* [The task] Of the lines in the data below, write out exactly those from the one holding "pink plush toy [431,251,478,308] -> none" through the one holding "green boot [388,290,415,315]", both included.

* [Given information]
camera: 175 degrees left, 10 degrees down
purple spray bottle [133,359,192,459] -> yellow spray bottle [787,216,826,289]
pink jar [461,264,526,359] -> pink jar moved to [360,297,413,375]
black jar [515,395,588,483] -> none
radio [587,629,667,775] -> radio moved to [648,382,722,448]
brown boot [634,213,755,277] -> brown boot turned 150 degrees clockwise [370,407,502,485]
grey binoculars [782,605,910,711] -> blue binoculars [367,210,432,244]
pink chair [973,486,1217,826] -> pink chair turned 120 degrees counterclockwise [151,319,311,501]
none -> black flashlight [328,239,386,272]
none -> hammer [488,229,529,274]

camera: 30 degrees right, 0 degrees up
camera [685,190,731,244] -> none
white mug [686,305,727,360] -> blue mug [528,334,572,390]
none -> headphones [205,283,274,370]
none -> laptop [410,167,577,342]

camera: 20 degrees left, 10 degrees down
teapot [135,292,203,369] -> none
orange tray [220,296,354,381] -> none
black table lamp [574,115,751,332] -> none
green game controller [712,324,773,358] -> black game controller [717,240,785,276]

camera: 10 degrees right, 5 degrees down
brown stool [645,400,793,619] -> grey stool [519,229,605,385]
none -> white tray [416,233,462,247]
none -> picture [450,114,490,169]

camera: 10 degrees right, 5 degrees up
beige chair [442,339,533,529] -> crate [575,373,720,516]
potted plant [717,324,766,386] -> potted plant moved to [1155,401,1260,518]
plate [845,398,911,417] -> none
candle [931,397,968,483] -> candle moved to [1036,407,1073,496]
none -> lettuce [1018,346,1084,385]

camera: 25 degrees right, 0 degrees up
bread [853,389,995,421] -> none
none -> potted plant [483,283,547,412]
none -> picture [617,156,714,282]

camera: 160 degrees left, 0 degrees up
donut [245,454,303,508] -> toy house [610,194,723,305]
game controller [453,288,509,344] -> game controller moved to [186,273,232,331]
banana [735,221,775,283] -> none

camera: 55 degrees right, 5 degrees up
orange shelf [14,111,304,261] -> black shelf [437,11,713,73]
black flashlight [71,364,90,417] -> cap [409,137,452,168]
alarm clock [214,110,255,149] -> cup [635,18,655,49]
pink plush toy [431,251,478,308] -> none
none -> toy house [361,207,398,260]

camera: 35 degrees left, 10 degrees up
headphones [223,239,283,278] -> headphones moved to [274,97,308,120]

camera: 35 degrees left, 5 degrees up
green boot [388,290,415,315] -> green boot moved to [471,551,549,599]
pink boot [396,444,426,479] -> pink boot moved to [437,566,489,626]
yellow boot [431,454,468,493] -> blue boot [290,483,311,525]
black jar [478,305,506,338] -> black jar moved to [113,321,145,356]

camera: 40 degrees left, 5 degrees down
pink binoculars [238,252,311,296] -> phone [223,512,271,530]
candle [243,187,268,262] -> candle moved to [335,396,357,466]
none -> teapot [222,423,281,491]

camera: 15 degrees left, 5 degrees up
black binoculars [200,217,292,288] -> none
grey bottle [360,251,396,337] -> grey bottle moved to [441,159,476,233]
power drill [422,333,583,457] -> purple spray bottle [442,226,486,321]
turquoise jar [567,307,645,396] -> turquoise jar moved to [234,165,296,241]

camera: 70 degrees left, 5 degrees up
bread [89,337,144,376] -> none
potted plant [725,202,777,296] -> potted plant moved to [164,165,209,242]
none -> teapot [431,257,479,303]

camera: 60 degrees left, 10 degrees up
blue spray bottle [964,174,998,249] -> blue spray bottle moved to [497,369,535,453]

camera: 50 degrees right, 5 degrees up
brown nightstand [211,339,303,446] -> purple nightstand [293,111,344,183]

* [Solution for this exercise]
pink plush toy [431,251,478,308] -> none
none -> toy house [361,207,398,260]

camera: 35 degrees left, 10 degrees up
headphones [223,239,283,278] -> headphones moved to [274,97,308,120]

camera: 35 degrees left, 5 degrees up
green boot [388,290,415,315] -> green boot moved to [471,551,549,599]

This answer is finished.